= YOUR ASSIGNMENT =
Copy the records. Keep every line exactly as it is.

————————

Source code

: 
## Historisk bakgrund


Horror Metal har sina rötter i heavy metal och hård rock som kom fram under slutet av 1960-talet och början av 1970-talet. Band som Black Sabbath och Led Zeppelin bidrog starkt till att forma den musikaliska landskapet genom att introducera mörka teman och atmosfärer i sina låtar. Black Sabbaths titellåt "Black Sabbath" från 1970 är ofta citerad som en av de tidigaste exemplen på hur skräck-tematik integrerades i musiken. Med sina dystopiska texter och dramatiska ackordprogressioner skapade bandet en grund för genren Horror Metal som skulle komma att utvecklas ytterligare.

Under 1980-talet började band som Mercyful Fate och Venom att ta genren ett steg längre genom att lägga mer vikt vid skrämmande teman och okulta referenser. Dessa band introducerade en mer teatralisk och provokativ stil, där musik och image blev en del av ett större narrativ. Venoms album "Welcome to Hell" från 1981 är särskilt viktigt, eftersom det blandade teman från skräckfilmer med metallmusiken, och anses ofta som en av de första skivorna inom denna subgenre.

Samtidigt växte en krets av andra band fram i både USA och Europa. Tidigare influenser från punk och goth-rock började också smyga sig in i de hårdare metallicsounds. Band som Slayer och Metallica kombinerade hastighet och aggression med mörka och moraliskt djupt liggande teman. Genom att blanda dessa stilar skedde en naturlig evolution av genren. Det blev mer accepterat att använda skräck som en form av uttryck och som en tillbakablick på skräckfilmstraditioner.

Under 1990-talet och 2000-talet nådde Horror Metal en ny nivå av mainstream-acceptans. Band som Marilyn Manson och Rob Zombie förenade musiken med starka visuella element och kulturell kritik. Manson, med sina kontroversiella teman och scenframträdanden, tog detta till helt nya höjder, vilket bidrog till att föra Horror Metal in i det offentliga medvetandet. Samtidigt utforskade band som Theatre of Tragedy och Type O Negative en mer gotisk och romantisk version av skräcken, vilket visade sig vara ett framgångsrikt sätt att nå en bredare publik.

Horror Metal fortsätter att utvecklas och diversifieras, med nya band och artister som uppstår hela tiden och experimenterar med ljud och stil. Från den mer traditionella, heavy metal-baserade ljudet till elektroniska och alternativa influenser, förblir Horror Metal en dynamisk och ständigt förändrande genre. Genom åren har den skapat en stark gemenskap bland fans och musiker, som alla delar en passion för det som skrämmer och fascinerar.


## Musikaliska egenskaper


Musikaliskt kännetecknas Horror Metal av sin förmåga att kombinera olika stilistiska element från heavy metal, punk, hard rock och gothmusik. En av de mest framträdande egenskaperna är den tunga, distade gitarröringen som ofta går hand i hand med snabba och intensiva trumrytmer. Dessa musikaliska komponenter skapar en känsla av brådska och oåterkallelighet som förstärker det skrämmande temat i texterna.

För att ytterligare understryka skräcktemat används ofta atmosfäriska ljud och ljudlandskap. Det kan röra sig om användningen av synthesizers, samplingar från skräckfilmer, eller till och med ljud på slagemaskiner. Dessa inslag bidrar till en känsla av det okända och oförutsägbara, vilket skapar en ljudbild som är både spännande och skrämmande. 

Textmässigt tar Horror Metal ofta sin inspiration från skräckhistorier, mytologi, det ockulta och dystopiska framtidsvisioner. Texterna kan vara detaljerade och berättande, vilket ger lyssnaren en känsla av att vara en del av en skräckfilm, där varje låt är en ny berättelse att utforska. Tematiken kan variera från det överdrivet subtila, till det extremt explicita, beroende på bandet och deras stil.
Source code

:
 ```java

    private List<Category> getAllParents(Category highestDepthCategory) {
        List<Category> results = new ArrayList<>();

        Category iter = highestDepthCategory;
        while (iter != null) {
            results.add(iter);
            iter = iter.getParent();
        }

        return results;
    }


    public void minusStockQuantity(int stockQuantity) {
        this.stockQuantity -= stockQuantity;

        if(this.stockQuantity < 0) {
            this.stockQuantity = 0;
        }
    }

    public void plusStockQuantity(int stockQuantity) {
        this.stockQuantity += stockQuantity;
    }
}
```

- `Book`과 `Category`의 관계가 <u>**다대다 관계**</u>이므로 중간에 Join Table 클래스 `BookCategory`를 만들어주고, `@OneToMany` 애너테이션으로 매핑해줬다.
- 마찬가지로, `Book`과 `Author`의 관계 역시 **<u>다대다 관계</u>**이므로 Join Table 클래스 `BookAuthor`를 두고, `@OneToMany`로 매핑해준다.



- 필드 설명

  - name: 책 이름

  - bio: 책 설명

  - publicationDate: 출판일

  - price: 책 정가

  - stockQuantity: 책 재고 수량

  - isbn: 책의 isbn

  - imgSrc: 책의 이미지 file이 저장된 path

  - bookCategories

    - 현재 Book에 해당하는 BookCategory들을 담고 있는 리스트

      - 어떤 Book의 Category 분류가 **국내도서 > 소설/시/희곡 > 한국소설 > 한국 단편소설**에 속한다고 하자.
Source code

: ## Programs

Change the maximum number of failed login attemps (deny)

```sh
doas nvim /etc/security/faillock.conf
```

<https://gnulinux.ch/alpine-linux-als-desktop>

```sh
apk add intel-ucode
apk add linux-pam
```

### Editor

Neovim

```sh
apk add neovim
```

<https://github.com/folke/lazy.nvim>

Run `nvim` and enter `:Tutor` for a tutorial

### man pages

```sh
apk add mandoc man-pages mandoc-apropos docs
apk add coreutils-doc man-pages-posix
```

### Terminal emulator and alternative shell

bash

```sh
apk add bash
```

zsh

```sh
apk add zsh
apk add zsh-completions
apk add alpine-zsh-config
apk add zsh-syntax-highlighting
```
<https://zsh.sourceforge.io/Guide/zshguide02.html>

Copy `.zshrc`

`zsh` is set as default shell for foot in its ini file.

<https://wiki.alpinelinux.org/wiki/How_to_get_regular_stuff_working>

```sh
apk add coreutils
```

————————

= THE COMPLETED TASK =
Source code

: 
## Historisk bakgrund


Horror Metal har sina rötter i heavy metal och hård rock som kom fram under slutet av 1960-talet och början av 1970-talet. Band som Black Sabbath och Led Zeppelin bidrog starkt till att forma den musikaliska landskapet genom att introducera mörka teman och atmosfärer i sina låtar. Black Sabbaths titellåt "Black Sabbath" från 1970 är ofta citerad som en av de tidigaste exemplen på hur skräck-tematik integrerades i musiken. Med sina dystopiska texter och dramatiska ackordprogressioner skapade bandet en grund för genren Horror Metal som skulle komma att utvecklas ytterligare.

Under 1980-talet började band som Mercyful Fate och Venom att ta genren ett steg längre genom att lägga mer vikt vid skrämmande teman och okulta referenser. Dessa band introducerade en mer teatralisk och provokativ stil, där musik och image blev en del av ett större narrativ. Venoms album "Welcome to Hell" från 1981 är särskilt viktigt, eftersom det blandade teman från skräckfilmer med metallmusiken, och anses ofta som en av de första skivorna inom denna subgenre.

Samtidigt växte en krets av andra band fram i både USA och Europa. Tidigare influenser från punk och goth-rock började också smyga sig in i de hårdare metallicsounds. Band som Slayer och Metallica kombinerade hastighet och aggression med mörka och moraliskt djupt liggande teman. Genom att blanda dessa stilar skedde en naturlig evolution av genren. Det blev mer accepterat att använda skräck som en form av uttryck och som en tillbakablick på skräckfilmstraditioner.

Under 1990-talet och 2000-talet nådde Horror Metal en ny nivå av mainstream-acceptans. Band som Marilyn Manson och Rob Zombie förenade musiken med starka visuella element och kulturell kritik. Manson, med sina kontroversiella teman och scenframträdanden, tog detta till helt nya höjder, vilket bidrog till att föra Horror Metal in i det offentliga medvetandet. Samtidigt utforskade band som Theatre of Tragedy och Type O Negative en mer gotisk och romantisk version av skräcken, vilket visade sig vara ett framgångsrikt sätt att nå en bredare publik.

Horror Metal fortsätter att utvecklas och diversifieras, med nya band och artister som uppstår hela tiden och experimenterar med ljud och stil. Från den mer traditionella, heavy metal-baserade ljudet till elektroniska och alternativa influenser, förblir Horror Metal en dynamisk och ständigt förändrande genre. Genom åren har den skapat en stark gemenskap bland fans och musiker, som alla delar en passion för det som skrämmer och fascinerar.


## Musikaliska egenskaper


Musikaliskt kännetecknas Horror Metal av sin förmåga att kombinera olika stilistiska element från heavy metal, punk, hard rock och gothmusik. En av de mest framträdande egenskaperna är den tunga, distade gitarröringen som ofta går hand i hand med snabba och intensiva trumrytmer. Dessa musikaliska komponenter skapar en känsla av brådska och oåterkallelighet som förstärker det skrämmande temat i texterna.

För att ytterligare understryka skräcktemat används ofta atmosfäriska ljud och ljudlandskap. Det kan röra sig om användningen av synthesizers, samplingar från skräckfilmer, eller till och med ljud på slagemaskiner. Dessa inslag bidrar till en känsla av det okända och oförutsägbara, vilket skapar en ljudbild som är både spännande och skrämmande. 

Textmässigt tar Horror Metal ofta sin inspiration från skräckhistorier, mytologi, det ockulta och dystopiska framtidsvisioner. Texterna kan vara detaljerade och berättande, vilket ger lyssnaren en känsla av att vara en del av en skräckfilm, där varje låt är en ny berättelse att utforska. Tematiken kan variera från det överdrivet subtila, till det extremt explicita, beroende på bandet och deras stil.
Source code

:
 ```java

    private List<Category> getAllParents(Category highestDepthCategory) {
        List<Category> results = new ArrayList<>();

        Category iter = highestDepthCategory;
        while (iter != null) {
            results.add(iter);
            iter = iter.getParent();
        }

        return results;
    }


    public void minusStockQuantity(int stockQuantity) {
        this.stockQuantity -= stockQuantity;

        if(this.stockQuantity < 0) {
            this.stockQuantity = 0;
        }
    }

    public void plusStockQuantity(int stockQuantity) {
        this.stockQuantity += stockQuantity;
    }
}
```

- `Book`과 `Category`의 관계가 <u>**다대다 관계**</u>이므로 중간에 Join Table 클래스 `BookCategory`를 만들어주고, `@OneToMany` 애너테이션으로 매핑해줬다.
- 마찬가지로, `Book`과 `Author`의 관계 역시 **<u>다대다 관계</u>**이므로 Join Table 클래스 `BookAuthor`를 두고, `@OneToMany`로 매핑해준다.



- 필드 설명

  - name: 책 이름

  - bio: 책 설명

  - publicationDate: 출판일

  - price: 책 정가

  - stockQuantity: 책 재고 수량

  - isbn: 책의 isbn

  - imgSrc: 책의 이미지 file이 저장된 path

  - bookCategories

    - 현재 Book에 해당하는 BookCategory들을 담고 있는 리스트

      - 어떤 Book의 Category 분류가 **국내도서 > 소설/시/희곡 > 한국소설 > 한국 단편소설**에 속한다고 하자.
Source code

: ## Programs

Change the maximum number of failed login attemps (deny)

```sh
doas nvim /etc/security/faillock.conf
```

<https://gnulinux.ch/alpine-linux-als-desktop>

```sh
apk add intel-ucode
apk add linux-pam
```

### Editor

Neovim

```sh
apk add neovim
```

<https://github.com/folke/lazy.nvim>

Run `nvim` and enter `:Tutor` for a tutorial

### man pages

```sh
apk add mandoc man-pages mandoc-apropos docs
apk add coreutils-doc man-pages-posix
```

### Terminal emulator and alternative shell

bash

```sh
apk add bash
```

zsh

```sh
apk add zsh
apk add zsh-completions
apk add alpine-zsh-config
apk add zsh-syntax-highlighting
```
<https://zsh.sourceforge.io/Guide/zshguide02.html>

Copy `.zshrc`

`zsh` is set as default shell for foot in its ini file.

<https://wiki.alpinelinux.org/wiki/How_to_get_regular_stuff_working>

```sh
apk add coreutils
```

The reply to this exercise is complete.